Stored entries:
((
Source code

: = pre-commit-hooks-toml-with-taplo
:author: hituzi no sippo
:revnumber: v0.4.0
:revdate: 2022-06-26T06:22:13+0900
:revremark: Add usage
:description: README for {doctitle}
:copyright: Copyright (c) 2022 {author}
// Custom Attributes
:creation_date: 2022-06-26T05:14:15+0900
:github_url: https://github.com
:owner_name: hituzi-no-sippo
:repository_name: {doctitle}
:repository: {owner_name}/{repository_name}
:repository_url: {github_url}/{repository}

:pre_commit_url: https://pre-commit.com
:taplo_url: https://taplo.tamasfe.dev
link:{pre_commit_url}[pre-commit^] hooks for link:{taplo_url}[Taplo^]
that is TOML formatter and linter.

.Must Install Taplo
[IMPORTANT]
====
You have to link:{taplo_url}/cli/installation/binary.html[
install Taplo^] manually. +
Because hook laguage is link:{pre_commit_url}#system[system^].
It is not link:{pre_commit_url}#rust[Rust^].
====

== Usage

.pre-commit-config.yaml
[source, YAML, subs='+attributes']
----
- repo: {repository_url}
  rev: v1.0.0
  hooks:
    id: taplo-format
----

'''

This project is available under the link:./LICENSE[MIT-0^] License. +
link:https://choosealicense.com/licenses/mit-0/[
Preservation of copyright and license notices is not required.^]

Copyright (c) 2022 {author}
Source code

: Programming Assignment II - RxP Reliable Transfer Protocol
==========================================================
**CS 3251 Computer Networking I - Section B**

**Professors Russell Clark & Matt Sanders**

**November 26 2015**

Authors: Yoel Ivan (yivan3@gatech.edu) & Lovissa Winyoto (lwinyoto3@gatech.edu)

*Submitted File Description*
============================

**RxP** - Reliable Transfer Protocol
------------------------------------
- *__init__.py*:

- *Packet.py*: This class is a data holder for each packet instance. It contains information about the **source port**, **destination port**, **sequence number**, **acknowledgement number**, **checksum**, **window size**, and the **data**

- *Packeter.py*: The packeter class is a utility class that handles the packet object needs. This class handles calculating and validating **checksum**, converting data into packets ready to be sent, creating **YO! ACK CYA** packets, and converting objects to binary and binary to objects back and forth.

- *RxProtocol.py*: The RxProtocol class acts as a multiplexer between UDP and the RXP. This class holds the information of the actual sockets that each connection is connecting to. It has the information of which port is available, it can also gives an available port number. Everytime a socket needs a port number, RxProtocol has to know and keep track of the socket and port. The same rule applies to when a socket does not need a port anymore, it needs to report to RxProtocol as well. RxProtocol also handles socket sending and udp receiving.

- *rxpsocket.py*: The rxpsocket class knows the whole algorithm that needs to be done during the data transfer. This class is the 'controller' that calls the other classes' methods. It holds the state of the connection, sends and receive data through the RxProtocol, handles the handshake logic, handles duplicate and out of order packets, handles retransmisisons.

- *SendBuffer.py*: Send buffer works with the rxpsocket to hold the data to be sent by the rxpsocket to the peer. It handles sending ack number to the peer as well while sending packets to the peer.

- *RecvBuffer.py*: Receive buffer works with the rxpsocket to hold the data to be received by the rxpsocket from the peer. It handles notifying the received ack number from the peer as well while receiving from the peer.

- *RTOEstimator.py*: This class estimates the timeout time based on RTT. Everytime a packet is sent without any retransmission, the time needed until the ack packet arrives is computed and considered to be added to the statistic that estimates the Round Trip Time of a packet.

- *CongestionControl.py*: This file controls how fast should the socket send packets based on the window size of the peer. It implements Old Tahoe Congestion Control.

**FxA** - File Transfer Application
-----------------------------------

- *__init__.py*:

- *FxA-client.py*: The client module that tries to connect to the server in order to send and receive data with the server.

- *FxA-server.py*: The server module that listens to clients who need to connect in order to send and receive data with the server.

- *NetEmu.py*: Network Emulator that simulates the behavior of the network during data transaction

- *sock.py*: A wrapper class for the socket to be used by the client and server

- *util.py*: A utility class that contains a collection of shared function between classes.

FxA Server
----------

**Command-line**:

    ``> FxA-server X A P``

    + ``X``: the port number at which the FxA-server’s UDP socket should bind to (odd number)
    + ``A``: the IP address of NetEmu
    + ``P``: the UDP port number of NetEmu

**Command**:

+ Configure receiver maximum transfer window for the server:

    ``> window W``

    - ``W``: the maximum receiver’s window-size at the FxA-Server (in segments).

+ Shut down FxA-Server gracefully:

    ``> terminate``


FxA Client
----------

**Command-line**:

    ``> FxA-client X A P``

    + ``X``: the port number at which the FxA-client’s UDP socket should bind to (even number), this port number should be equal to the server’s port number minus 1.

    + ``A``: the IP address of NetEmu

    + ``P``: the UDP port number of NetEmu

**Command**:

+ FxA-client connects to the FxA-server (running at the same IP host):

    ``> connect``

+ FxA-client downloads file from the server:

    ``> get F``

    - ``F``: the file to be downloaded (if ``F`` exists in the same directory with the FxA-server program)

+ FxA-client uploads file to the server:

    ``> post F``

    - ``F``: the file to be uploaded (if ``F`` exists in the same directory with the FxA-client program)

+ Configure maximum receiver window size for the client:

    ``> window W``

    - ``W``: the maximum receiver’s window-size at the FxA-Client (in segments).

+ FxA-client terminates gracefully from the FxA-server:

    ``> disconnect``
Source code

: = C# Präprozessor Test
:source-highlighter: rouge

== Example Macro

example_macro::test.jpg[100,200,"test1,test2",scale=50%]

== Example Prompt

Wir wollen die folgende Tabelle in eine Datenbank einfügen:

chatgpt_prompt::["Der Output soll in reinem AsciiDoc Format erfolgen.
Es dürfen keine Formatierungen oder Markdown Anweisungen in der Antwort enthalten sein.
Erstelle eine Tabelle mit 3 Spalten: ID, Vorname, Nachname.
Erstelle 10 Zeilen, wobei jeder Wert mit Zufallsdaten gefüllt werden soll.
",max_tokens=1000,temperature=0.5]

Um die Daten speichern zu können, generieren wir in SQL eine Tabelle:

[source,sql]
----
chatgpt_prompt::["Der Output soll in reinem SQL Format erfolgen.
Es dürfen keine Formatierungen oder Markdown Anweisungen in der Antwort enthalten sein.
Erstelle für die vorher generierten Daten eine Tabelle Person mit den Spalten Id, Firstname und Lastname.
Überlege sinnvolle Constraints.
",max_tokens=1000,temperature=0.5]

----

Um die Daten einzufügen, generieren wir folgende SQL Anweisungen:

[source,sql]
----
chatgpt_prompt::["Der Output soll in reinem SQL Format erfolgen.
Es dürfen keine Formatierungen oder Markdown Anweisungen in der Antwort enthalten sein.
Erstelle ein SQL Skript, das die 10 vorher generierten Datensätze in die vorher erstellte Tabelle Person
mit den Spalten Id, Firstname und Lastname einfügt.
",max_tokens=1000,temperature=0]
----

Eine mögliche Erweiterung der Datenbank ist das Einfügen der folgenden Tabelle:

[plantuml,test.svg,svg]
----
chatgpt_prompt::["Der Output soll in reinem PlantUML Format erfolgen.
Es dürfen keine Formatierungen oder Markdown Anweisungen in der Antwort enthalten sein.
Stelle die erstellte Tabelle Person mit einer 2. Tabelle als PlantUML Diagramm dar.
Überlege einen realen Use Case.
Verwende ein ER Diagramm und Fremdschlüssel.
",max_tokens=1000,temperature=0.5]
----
))
→ Problem details:
Report back every line of the entries in which "generierten" occurs.

→ Output of the task:
Erstelle für die vorher generierten Daten eine Tabelle Person mit den Spalten Id, Firstname und Lastname.
Erstelle ein SQL Skript, das die 10 vorher generierten Datensätze in die vorher erstellte Tabelle Person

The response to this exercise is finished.